Hay que ser justos, porque aciertos hubo en la IV Conferencia Mundial de Turismo del Vino. Hubo clase en sus eventos de apertura y clausura, más un puñado de interesantes exposiciones, que de seguro le servirán a los más atentos a cada mensaje. El hecho mismo que se realizara la conferencia ya fue un hito para los tiempos que corren. Ahora, no por eso dejaron de haber desprolijidades dignas de una profunda revisión.

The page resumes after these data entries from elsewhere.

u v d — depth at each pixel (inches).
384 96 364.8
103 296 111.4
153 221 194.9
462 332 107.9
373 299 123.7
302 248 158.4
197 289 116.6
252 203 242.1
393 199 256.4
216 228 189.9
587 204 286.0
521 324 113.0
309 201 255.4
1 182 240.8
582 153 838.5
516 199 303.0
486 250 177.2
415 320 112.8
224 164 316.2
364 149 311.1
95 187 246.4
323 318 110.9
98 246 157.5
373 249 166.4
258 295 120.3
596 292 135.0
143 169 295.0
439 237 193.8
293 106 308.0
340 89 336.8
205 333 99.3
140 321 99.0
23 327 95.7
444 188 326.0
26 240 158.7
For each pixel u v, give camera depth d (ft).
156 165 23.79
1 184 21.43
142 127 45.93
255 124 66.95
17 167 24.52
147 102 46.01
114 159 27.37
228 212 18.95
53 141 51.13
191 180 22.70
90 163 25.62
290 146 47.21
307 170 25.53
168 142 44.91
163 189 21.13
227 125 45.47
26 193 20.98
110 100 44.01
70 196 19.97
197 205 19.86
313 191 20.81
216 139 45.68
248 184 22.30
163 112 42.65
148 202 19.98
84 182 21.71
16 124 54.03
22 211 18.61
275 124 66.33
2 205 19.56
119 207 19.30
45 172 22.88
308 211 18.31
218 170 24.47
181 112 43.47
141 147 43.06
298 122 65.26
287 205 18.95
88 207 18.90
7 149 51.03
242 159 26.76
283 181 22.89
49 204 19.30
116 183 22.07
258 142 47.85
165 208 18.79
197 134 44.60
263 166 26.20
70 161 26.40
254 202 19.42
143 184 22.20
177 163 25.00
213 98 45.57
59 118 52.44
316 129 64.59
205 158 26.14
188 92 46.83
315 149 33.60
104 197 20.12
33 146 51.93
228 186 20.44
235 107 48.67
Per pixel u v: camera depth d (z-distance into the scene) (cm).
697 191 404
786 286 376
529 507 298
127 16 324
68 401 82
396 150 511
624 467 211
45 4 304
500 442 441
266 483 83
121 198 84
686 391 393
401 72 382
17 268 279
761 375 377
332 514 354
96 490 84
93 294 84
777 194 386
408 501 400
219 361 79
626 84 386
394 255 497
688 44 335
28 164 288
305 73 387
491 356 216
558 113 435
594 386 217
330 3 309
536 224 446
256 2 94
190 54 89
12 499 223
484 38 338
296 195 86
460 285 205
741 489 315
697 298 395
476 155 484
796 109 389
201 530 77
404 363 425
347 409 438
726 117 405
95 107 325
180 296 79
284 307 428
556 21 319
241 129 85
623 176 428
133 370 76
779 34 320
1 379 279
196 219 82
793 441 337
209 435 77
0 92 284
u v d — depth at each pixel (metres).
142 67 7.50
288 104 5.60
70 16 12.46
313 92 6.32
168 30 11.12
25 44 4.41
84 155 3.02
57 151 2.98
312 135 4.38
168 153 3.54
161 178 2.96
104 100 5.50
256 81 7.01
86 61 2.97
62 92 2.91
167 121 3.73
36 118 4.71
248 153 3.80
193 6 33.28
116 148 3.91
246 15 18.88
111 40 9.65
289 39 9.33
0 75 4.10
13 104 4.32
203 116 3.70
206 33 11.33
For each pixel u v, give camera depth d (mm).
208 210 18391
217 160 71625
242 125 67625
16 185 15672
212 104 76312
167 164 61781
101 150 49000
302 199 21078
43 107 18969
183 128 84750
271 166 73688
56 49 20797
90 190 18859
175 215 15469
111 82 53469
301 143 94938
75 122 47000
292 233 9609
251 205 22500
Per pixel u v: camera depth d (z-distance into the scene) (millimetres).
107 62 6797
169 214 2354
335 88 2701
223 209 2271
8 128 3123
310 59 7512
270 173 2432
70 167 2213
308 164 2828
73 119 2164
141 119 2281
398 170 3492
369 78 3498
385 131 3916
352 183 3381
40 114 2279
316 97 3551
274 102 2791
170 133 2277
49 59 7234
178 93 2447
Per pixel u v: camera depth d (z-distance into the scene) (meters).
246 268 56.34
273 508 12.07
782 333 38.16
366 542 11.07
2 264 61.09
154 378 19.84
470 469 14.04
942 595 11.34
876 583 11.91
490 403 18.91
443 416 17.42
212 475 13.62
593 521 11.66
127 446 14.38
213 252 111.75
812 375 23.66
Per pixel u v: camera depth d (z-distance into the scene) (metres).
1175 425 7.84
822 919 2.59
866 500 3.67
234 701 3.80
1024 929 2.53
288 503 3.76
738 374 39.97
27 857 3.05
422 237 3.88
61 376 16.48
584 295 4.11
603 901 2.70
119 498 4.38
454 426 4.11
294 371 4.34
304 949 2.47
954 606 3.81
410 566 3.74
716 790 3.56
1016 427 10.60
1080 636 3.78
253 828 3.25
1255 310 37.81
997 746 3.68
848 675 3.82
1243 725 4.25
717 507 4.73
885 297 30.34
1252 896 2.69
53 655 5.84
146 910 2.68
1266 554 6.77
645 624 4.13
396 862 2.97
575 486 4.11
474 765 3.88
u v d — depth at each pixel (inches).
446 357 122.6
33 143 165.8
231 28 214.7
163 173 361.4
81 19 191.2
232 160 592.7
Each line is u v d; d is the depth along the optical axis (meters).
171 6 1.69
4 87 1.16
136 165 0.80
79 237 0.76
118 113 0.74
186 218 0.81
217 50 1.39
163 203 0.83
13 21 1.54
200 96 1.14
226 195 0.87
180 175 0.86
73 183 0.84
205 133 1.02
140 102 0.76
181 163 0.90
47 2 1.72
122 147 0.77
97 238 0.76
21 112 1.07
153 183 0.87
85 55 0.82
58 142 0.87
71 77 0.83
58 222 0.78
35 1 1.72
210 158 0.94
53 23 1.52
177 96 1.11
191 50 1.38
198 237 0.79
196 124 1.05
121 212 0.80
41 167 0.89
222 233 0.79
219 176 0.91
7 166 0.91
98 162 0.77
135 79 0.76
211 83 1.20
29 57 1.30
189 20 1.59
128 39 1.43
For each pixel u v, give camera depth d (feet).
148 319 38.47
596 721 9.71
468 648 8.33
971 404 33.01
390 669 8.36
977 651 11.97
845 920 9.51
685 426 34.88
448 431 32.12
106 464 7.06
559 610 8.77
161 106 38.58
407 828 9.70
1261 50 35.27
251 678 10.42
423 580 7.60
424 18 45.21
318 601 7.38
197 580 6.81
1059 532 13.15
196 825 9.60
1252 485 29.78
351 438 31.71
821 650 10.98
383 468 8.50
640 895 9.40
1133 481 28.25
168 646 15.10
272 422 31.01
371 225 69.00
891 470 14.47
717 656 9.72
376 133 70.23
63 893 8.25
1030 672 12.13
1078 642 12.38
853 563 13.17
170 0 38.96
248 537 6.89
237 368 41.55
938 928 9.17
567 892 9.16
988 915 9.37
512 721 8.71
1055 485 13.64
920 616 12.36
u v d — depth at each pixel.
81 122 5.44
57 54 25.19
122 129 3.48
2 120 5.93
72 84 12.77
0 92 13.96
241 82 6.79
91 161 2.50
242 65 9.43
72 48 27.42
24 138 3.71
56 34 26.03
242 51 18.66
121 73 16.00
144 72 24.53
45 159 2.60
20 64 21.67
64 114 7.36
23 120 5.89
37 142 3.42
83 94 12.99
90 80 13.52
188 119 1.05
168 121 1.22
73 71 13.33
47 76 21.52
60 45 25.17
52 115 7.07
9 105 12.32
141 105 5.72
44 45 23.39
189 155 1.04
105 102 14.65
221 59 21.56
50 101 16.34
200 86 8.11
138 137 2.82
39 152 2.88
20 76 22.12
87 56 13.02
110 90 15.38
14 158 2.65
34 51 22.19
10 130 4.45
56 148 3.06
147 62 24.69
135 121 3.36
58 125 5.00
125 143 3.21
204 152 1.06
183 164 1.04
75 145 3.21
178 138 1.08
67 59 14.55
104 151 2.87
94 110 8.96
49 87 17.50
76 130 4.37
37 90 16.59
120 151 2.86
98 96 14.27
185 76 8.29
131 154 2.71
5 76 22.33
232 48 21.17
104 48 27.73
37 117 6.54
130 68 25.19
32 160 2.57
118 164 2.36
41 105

Demoras en las acreditaciones, exasperantes a ojos de profesionales de primer mundo, que incluso reportaron la retirada de corresponsales de medios especializados europeos. Intrascendencia y desconexión local, porque la población de la ciudad de Santa Cruz y de la provincia entera, apenas se enteró de la cita: ya sea porque no se vieron pendones ni mensajería callejera, sea por la restricción a la prensa local al acceso a la mayoría de los eventos. Cosas que contravienen incluso una de las conclusiones de la misma conferencia, referida a la integración entre las viñas y la comunidad. También presentaciones de vino sin la temperatura adecuada –en pleno verano- o almuerzos impresentables más allá de la calidad de la comida, donde las jarras rebosaban de gaseosas dulces y no de vino, ¡en una conferencia mundial del vino!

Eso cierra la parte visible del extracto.